Profezia millenaria del punitore carnale

La mansuetudine in me non abita, vergo liriche ossute di suffragante dissoluzione e, in tal schianto, m’abbarbico a furenti, ardentissimi quieti porti ove onirico bacio i paletti d’avorio ché, a demonizzarmi da vampiro, slabbrati verrete un(i)ti dal mio selvatico, irrefrenabile morso da invincibile licantropo. Sì, mi congiungo giugulare a un agguerrito giammai arreso in tane mie d’una tundra nera, nella Russia che dondol’armoniosa, Lucifero è me a sposa di Mina stuprata da indotto suicidio. E ombre macchiano il mio altero, ateissimo peccarvi, distruggere di nichilismo atroce con rintocchi avidi di sangue. Nell’alveare vostro da pusillanimi melensi, accoccolandovi in balde ruffianerie, ingravido le mie meningi d’acuto risplenderle ove criptico, qui emerso dalla cripta, sfodererò la vendetta più punente, forte mio combattente, inoppugnabile slancio a dissacrare ogni vostro falso e sconcio rito. Lei donna… a cui sotto un ponte straccio la gonna e se n’imbeve in spermatico sodomizzarla di trivellata cavità con crudeltà pari alla sua inferta cagna che si nasconde casta.
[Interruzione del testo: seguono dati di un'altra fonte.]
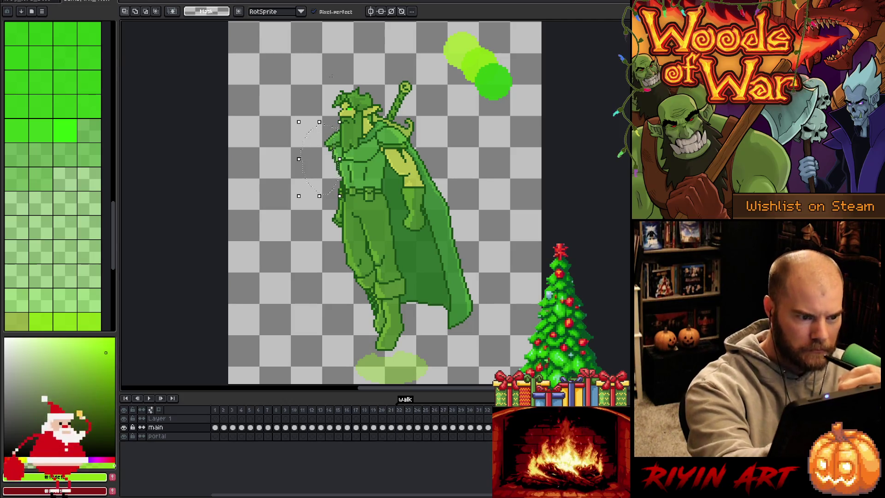
pyautogui.press('Delete')
pyautogui.press('ctrl+d')
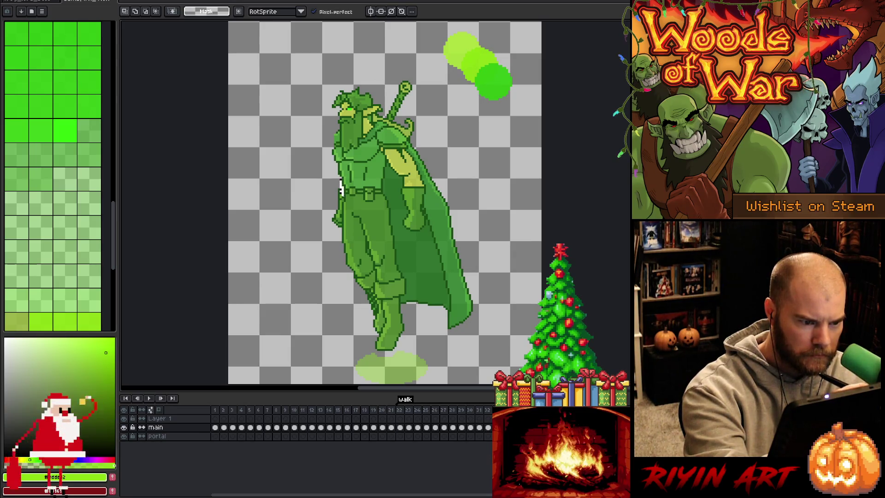
# - Select the knight's left arm and torso edge and squeeze it slightly narrower
pyautogui.moveTo(341, 192)
pyautogui.mouseDown()
pyautogui.moveTo(338, 235)
pyautogui.moveTo(331, 174)
pyautogui.mouseUp()
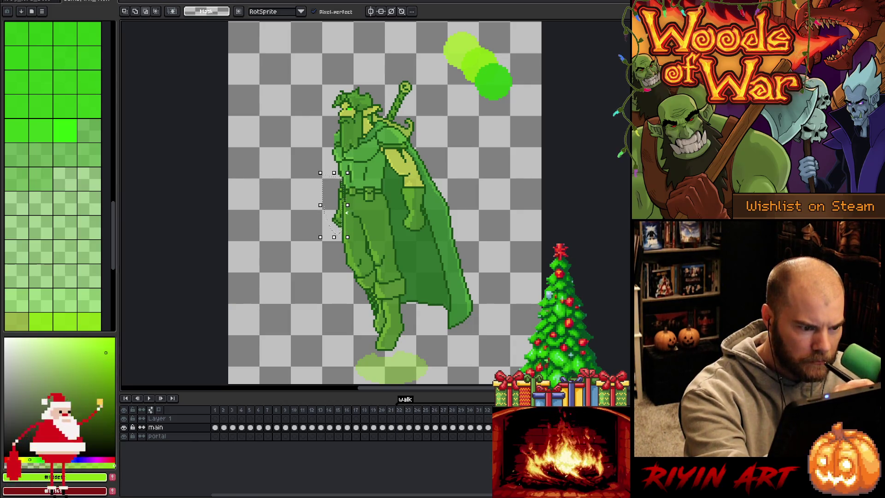
pyautogui.moveTo(347, 204); pyautogui.dragTo(345, 205)
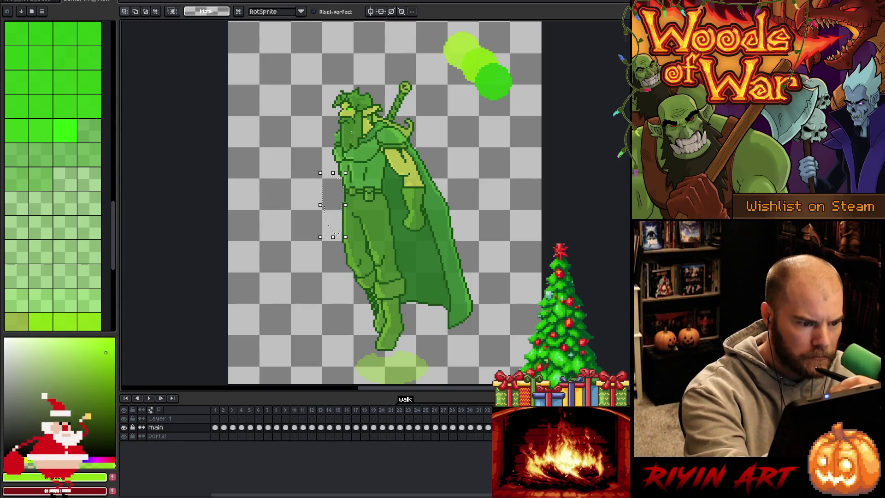
pyautogui.press('ctrl+d')
# - Select the dark cape area with the Magic Wand
pyautogui.press('b')
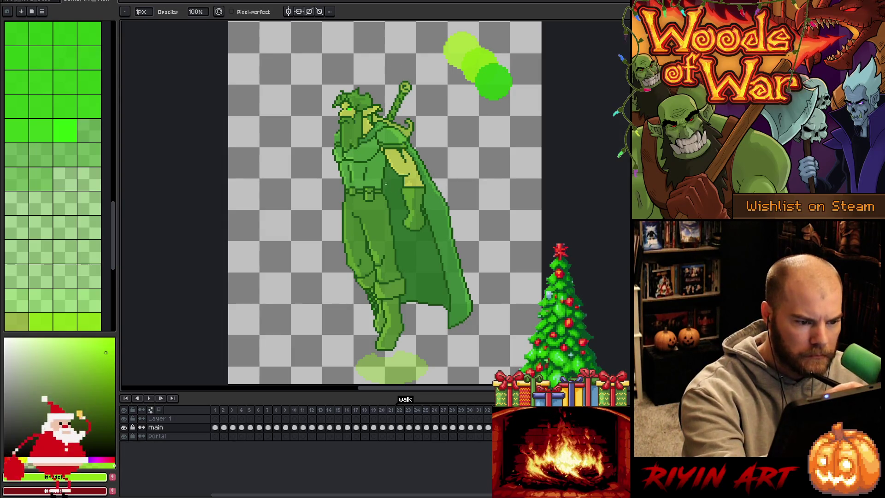
pyautogui.press('m')
pyautogui.press('w')
pyautogui.click(392, 193)
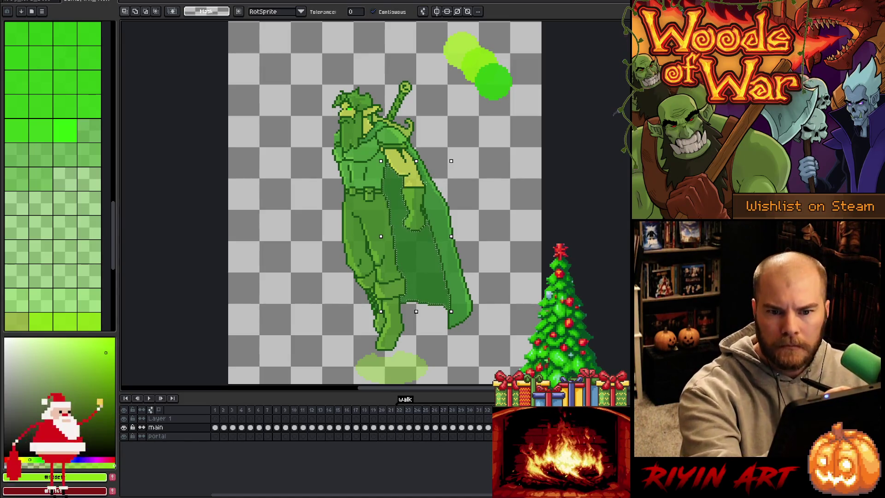
# - Lasso and delete the strip along the cape's inner edge near the shoulder
pyautogui.press('q')
pyautogui.moveTo(450, 151)
pyautogui.mouseDown()
pyautogui.moveTo(417, 137)
pyautogui.moveTo(393, 143)
pyautogui.moveTo(384, 174)
pyautogui.moveTo(411, 288)
pyautogui.moveTo(461, 347)
pyautogui.moveTo(491, 143)
pyautogui.moveTo(468, 97)
pyautogui.mouseUp()
pyautogui.press('Delete')
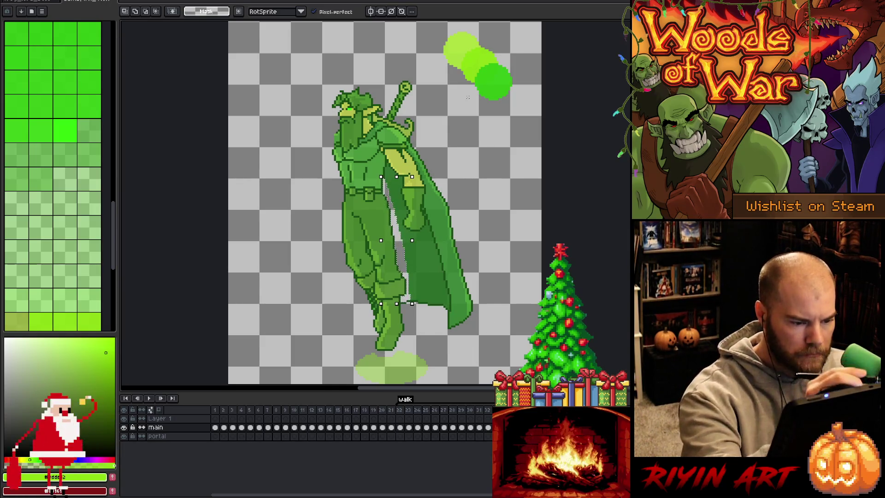
pyautogui.press('ctrl+d')
pyautogui.press('b')
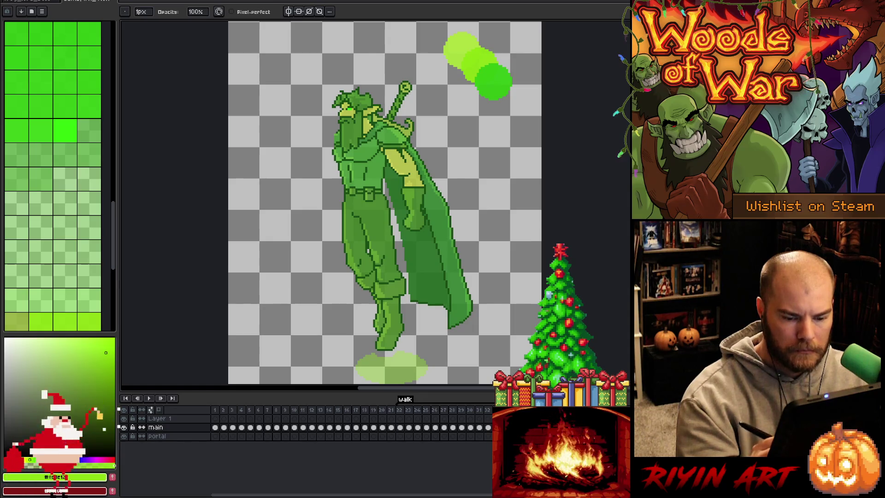
# - On the next walk frame, select the whole cape and transform it narrower
pyautogui.press('Right')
Me n’infetto, infilo d’infilzarla e la scopo nel rotearla a suoi orgasmi bagnanti il montagnoso turbinio del lederla nei buchi, lebbra mia a suadente corrosione, ferocia ignobile di mia altezza nobiliare, quindi oltre il giudizio meschino delle vostre finte e baccanali, chiassose divinità. La logoro, tornita di culo avvolge il prepuzio e lo scandisce godendolo crescente di rubiconde, rotonde, rotolanti e fini, sottilissime incandescenze. L’ammantello di figa erosa, palpita in ascesi rosea e con me sente il calor glorioso. La scavo, incuneato a florido temprare le sue pareti martiri dei piaceri, da voi invece sublimati in catarsi malefica alla violenza repressa. Non ci castigherete, sarò io a castrarvi, a grattare in fondo le vostre troie e amputare ogni lor inibizione a nostre intime, suine elevazioni. Il grasso colerà in mia magrezza e gemeranno tutte supine e sudate, afflitte dall’apoteosi lussuriosa insistente e vorace. Imprimerò alle concubine il cubo delle segretezze che celate in nude maschere da me qui depurate, deturpante le cere plastiche.

Scagliatevi di amuleti, io sono qui, fiero della mia forza.

E placarla non potete. Impotenti!

Io sono il Signore, il Principe della notte

E così sarà. Morirete a vedere le vostre puttane, una dopo l’altra in chinata vostra supplicante fila indiana. E caudino qui io adesso a mangiarvi. Tutti e tutte divorate.